The purpose was to assess whether visual feedback of torque contributes to motor unit (MU) firing rate reduction observed during postactivation potentiation (PAP) of skeletal muscle. From 15 participants 23 MUs were recorded with intramuscular fine-wire electrodes from the tibialis anterior during isometric dorsiflexion contractions at 20% of maximum, with and without both PAP and visual feedback of torque. A 5-s maximal voluntary contraction (MVC) was used to induce PAP, and evoked twitch responses were assessed before and after. After the MVC twitch torque was 188% of baseline (P < 0.001). Without visual feedback of torque and with participants targeting 20% MVC, torque, MU firing rates and rating of perceived exertion (RPE) were 22.8 ± 5.3%MVC, 14.3 ± 2.6 Hz, 1.79 ± 0.93 a.u., respectively. Inducing PAP without feedback but targeting 20% MVC torque was overestimated by 50% (P < 0.001) despite similar firing rates and RPE as baseline (both P values ≥ 0.3). With visual feedback, torque was not overestimated during PAP (P = 0.14), however, firing rates and RPE were lower (13% and 20%, respectively) than baseline (both P values ≤0.008). Therefore, no compensatory modifications in MU output occurred despite muscle potentiation. This indicates lower voluntary drive, reflected additionally by reduced RPE, was responsible for the reduced firing rates so that torque did not exceed the required task, compared with modified peripheral feedback. During PAP, the motoneuron is not sensitive to alterations in the active state of the muscle unit per se, but rather compensatory adjustments to optimize contractile output are due to reductions in descending input.NEW & NOTEWORTHY Without visual feedback of torque, no modification in motor unit output occurred despite peripheral muscle potentiation. Therefore, reduced voluntary drive lowered firing rates so that torque did not exceed the task demand, rather than peripheral muscle afferent feedback. During muscle potentiation, the motoneuron is not sensitive to acute enhanced changes in the active state of the muscle unit per se, but rather compensatory adjustments in neuromuscular output are due to perceptual reductions in descending input.

查看原文

微信好友朋友圈 QQ好友复制链接

本刊更多论文

在肌肉增强过程中，尽管有类似的运动单元发射速率和运动感觉，但没有视觉反馈的自发扭矩被高估。

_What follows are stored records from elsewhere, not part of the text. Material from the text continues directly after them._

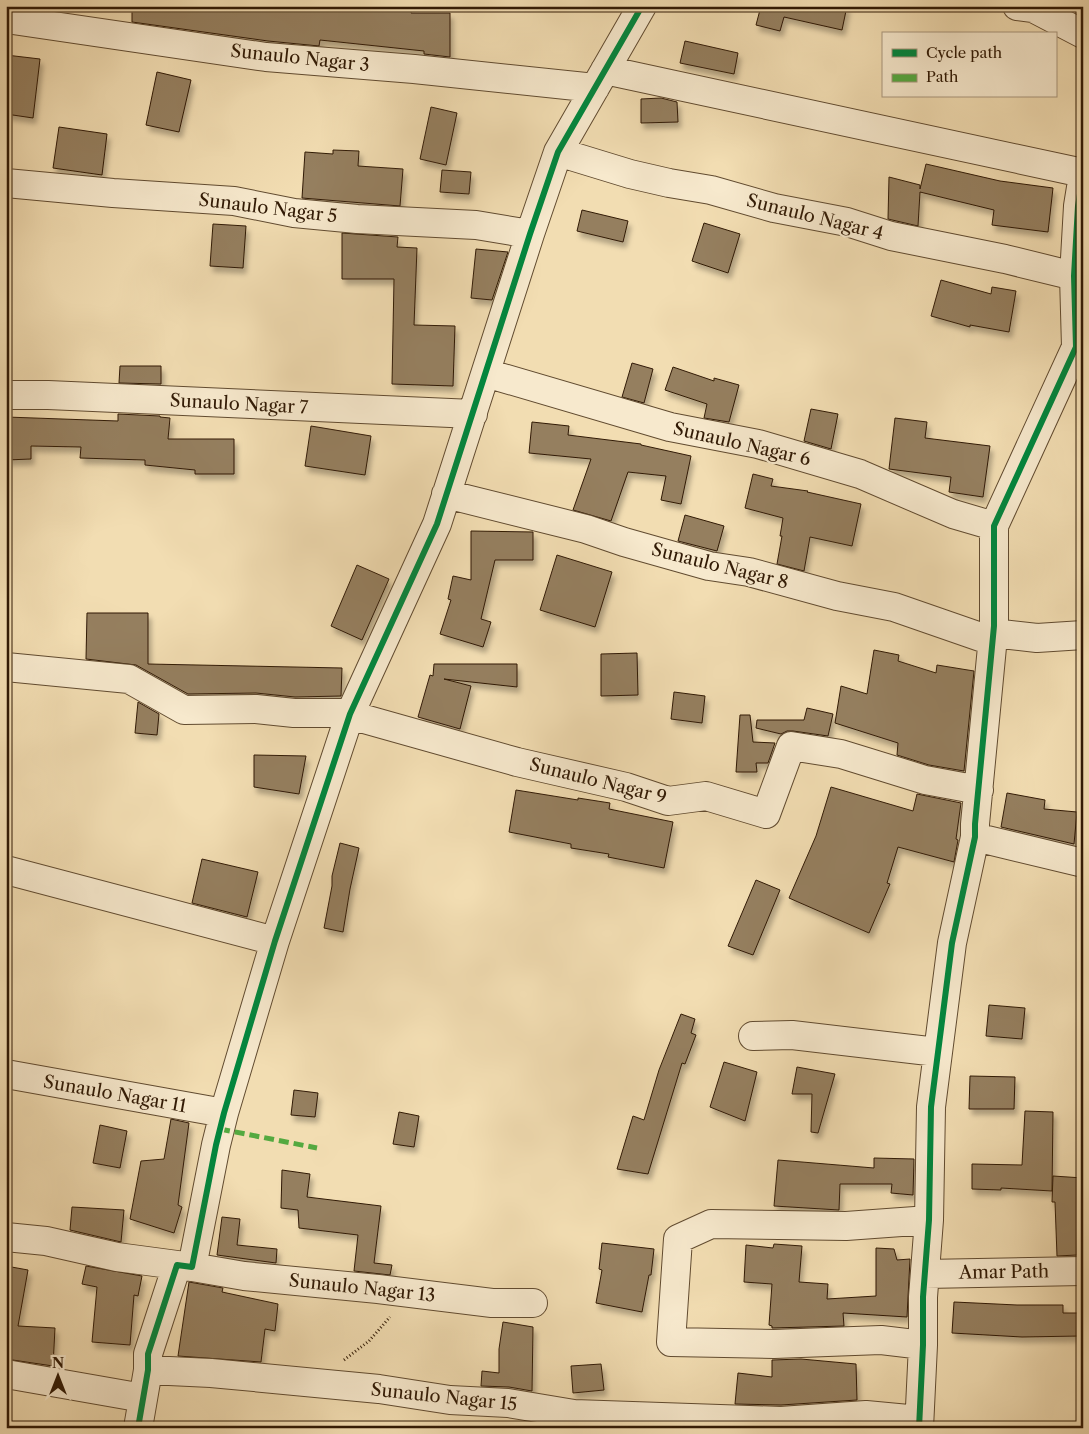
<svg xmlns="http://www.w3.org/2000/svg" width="1089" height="1434" viewBox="0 0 1089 1434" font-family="'Libre Caslon Text',serif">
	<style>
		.building { fill: #957f5f; stroke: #311a05; filter: url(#shadow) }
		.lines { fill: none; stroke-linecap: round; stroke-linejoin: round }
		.minor-casing { stroke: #614b30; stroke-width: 30 }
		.path { stroke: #311a05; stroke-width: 3; stroke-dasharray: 1 2.5; stroke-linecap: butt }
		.minor { stroke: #f7e9cd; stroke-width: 28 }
		.quiet { stroke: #54a940; stroke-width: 5; stroke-dasharray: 10 5; stroke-linecap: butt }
		.cycleway-casing { stroke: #f7e9cd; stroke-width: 9 }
		.cycleway { stroke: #00873e; stroke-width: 6 }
		.labels { text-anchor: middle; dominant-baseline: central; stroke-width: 4.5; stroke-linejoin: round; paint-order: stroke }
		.street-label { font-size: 18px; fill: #311a05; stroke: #f7e9cd }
	</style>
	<defs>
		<filter id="shadow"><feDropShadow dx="3" dy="5.5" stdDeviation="2.5" flood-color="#0004"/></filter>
	</defs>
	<rect width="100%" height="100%" fill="#f2ddb2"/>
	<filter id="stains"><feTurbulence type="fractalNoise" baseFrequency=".004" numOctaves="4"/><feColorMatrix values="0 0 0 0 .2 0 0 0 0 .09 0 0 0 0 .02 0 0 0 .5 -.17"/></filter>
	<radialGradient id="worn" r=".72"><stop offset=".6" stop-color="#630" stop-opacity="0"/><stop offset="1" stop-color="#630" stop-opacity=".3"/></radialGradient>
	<path class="building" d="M132,6H412L411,13H450V57L424,54V51L320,40L319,46L268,41L132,22Z
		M761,6H847L842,30L784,17L780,31L756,25Z
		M685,41L738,53L734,74L680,63Z
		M6,55L40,59L33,118L6,114Z
		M157,72L191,80L179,132L146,125Z
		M661,98L677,102L678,122L641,123V99Z
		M431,107L457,113L446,165L420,159Z
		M59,127L107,134L102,175L53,168Z
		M333,150L359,151L358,166L403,169L400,206L302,198L305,152L333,154Z
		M926,164L1000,181L1053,188L1048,232L992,225L994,210L920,192L918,226L888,219L889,177L920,185V189Z
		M442,170L471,172L469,194L440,192Z
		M582,210L628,221L623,242L577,231Z
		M704,223L740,234L728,273L692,261Z
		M213,224L246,226L243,268L210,266Z
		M342,233L398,237L397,247L417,248L414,325L455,326L453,386L392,384L394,279H342Z
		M476,249L508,252L492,300L471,298Z
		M941,280L991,294L992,287L1016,291L1009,332L970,325V327L931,316Z
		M632,363L653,369L644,403L622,397Z
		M120,366H161V384L119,383Z
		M673,367L714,381V378L739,385L729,422L704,418L707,404L665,390Z
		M811,409L838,414L831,449L804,441Z
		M118,414L160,416V417L170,418L168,439H234V474H195V470L145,465V460L80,458L81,447L31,446V459L6,460V417L118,421Z
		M895,418L927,422L925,438L990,446L983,497L949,492L951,477L889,469Z
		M532,422L569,426L568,435L641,444V445L691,456L681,504L661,500L666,476L628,472L611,521L573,510L591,459L529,453Z
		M311,426L371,436L365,475L305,466Z
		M753,474L773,479L771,486L808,491L807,492L861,504L852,546L810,537L804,571L777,564L782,536H780L783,518L745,508Z
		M685,515L724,526L717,551L678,541Z
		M471,531L533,532V560H495L481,619L491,622L483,647L440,634L451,600L448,599L453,576L471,580Z
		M557,555L612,572L595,627L540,610Z
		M357,565L389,579L362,640L331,626Z
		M87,613H148V664L342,668L341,696L295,697L256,693L188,694L136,665L86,659Z
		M874,650L899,655L898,661L936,673L937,665L974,671L964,771L929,765L897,755L898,743L835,723L841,686L867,694Z
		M637,653L638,695L601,696V654Z
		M434,664H517V687L444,679L471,686L460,729L418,717L430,675L433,676Z
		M674,692L705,696L702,723L671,719Z
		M138,702L159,714L157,735L135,733Z
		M807,708L833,714L828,736L793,731H787L781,734L756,728L757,720H804Z
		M740,715H750L753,742L775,743L768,763H756L757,772H736Z
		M254,755L306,756L299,794L254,787Z
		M831,787L913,811L917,794L961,803L956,839L958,840L954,862L898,847L887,883L890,884L869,933L789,898L816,836Z
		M516,790L578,800V798L610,803L609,809L673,822L664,868L608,857L609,854L571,848V844L509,832Z
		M1007,793L1045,800L1044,809L1077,812L1074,844L1001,827Z
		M340,843L359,848L350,889L343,932L324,928L332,886V876Z
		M202,859L258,872L247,917L192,903Z
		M756,880L780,890L753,955L728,946Z
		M989,1005L1025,1008L1022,1039L986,1036Z
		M681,1014L695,1019L691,1033L696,1035L685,1064L682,1063L648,1174L617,1169L633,1116L644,1120L659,1070Z
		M724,1062L757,1072L745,1121L710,1107Z
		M797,1067L835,1074L818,1133L811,1132L812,1094H792Z
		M970,1076L1015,1077L1014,1109H969Z
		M294,1090L318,1093L315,1117L291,1115Z
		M1025,1111L1053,1112L1052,1191L1001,1188V1190L972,1189V1164L1022,1165Z
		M399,1112L419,1116L414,1147L393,1144Z
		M171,1119L189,1123L178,1205L182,1207L174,1233L130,1219L141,1161L164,1159Z
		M100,1125L127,1131L120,1168L93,1163Z
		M874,1158L914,1159L913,1195L891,1193L892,1184H840L839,1210L774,1206L778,1160L874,1168Z
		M282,1170L310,1174L307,1197L381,1206L374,1263L392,1265L390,1275L354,1271L358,1235L299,1228L298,1210L281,1208Z
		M1053,1176L1083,1178V1203H1078L1077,1255L1057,1256L1055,1202H1052Z
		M72,1207L124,1210L121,1242L70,1230Z
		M222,1217L240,1219L237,1245L277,1249L276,1263L217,1255Z
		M602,1243L654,1249L651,1275H649L642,1312L596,1303L602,1270L599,1269Z
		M774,1244L802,1246L799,1282L828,1284L827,1299L876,1296V1248L894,1249L897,1260L910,1259L907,1317L843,1313L844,1326L772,1328V1326L769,1325L772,1284L744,1282L746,1245L773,1248Z
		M6,1266L28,1270L18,1326L55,1328L53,1366L6,1359Z
		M86,1266L142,1276L138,1296L134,1295L130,1345L92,1342L97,1287L82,1284Z
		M189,1282L223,1288L222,1292L278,1304L275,1331L265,1329L261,1362L178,1356Z
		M954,1302L1017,1305H1063V1313H1080V1336L1022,1337L952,1333Z
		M503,1322L533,1327L532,1391L509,1387L481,1386L482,1371L499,1373V1349Z
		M801,1359L856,1364L857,1400L781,1405L735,1404L738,1373L772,1377V1360Z
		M601,1364L604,1390L573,1393L571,1366Z"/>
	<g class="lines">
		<defs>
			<path id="minor" d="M1017,6L1033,8L1083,34
				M6,19L266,57L414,69L595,88
				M605,70L1083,173
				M558,152L630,174L669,183L711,190L774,208L847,222L891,236L1005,259L1074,276
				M6,183L113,193L234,201L294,213L357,219L476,225L530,234
				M486,373L670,427L758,444L860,474L953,514L994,526
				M6,395H48L473,414
				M446,494L586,529L624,542L709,566L749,572L837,596L894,607L992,641
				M993,633L1037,638L1083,635
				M6,667L129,679L184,710L256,709L294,713H351
				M350,715L517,762L626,787L668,801L706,796L766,814L791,746L841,754L925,780L979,790
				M975,837L1083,863
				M6,870L275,941
				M753,1036L792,1035L937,1052
				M6,1074L224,1113
				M6,1237L46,1241L117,1257L177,1265
				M192,1267L244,1276L378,1289L492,1303H533
				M925,1274L1083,1271
				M923,1345L881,1340L774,1344L671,1342L678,1239L711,1224L846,1226L929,1220
				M148,1370L211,1373L379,1389L450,1400L508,1403L574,1414L781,1421L866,1415L919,1420
				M6,1374L143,1398
				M138,1428L148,1370V1354L177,1265L192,1267L216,1145L224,1113L275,941L350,714L437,524L530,234L558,152L642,6
				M919,1428L923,1345V1297L929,1220L931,1107L952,943L975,837V824L994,626V526L1076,347L1074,276L1078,206L1083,175"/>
		</defs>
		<use href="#minor" class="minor-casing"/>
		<path class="path" d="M344,1360L369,1341L390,1317"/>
		<use href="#minor" class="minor"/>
		<path class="quiet" d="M220,1129L317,1148"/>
		<defs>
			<path id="cycleway" d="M138,1428L148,1370V1354L177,1265L192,1267L216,1145L224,1113L275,941L350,714L437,524L530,234L558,152L642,6
				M919,1428L923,1345V1297L929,1220L931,1107L952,943L975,837V824L994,626V526L1076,347L1074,276L1078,206L1083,175"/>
		</defs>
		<use href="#cycleway" class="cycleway-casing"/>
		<use href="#cycleway" class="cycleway"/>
	</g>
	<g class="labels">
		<g class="street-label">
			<text transform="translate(300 58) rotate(6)">Sunaulo Nagar 3</text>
			<text transform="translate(268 208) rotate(7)">Sunaulo Nagar 5</text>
			<text transform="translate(815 217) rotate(14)">Sunaulo Nagar 4</text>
			<text transform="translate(239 404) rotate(3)">Sunaulo Nagar 7</text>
			<text transform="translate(742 444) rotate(13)">Sunaulo Nagar 6</text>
			<text transform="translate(720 566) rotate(14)">Sunaulo Nagar 8</text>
			<text transform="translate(598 781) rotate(14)">Sunaulo Nagar 9</text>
			<text transform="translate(115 1094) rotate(10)">Sunaulo Nagar 11</text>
			<text transform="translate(1004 1272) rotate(-1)">Amar Path</text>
			<text transform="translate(362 1288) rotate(6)">Sunaulo Nagar 13</text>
			<text transform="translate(444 1397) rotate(6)">Sunaulo Nagar 15</text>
		</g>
	</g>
	<rect width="1089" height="1434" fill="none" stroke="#f2ddb2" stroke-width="25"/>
	<rect x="8" y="8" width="1074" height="1419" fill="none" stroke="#311a05" stroke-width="2.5"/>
	<rect x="12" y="12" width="1064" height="1409" fill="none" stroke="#311a05"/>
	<rect x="882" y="32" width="175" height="65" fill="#f7e9cd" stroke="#a8967d"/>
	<rect x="892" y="49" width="25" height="8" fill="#00873e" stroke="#a8967d"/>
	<text x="926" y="58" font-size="15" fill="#311a05">Cycle path</text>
	<rect x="892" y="74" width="25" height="8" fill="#54a940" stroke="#a8967d"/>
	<text x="926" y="82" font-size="15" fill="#311a05">Path</text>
	<g transform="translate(58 1376)" stroke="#f7e9cd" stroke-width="4" paint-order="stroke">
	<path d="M0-4L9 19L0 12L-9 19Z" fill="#311a05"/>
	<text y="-8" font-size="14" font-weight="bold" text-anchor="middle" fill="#311a05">N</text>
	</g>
	<rect width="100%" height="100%" filter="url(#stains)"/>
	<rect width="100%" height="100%" fill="url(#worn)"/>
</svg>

目的是评估视觉扭矩反馈是否有助于骨骼肌激活后增强（PAP）过程中观察到的运动单元（MU）放电率降低。在有和没有PAP和扭矩视觉反馈的情况下，用胫骨前肌肌内细丝电极记录了15名参与者在最大20%的等长背屈曲收缩期间的23个MUs。采用5s最大自主收缩（MVC）诱导PAP，评估前后诱发的抽搐反应。MVC后抽搐扭矩为基线的188% (p

本文章由计算机程序翻译，如有差异，请以英文原文为准。

求助全文

约1分钟内获得全文去求助

来源期刊

Journal of neurophysiology 医学-神经科学

CiteScore

4.80

自引率

8.00%

发文量

255

审稿时长

2-3 weeks

期刊介绍： The Journal of Neurophysiology publishes original articles on the function of the nervous system. All levels of function are included, from the membrane and cell to systems and behavior. Experimental approaches include molecular neurobiology, cell culture and slice preparations, membrane physiology, developmental neurobiology, functional neuroanatomy, neurochemistry, neuropharmacology, systems electrophysiology, imaging and mapping techniques, and behavioral analysis. Experimental preparations may be invertebrate or vertebrate species, including humans. Theoretical studies are acceptable if they are tied closely to the interpretation of experimental data and elucidate principles of broad interest.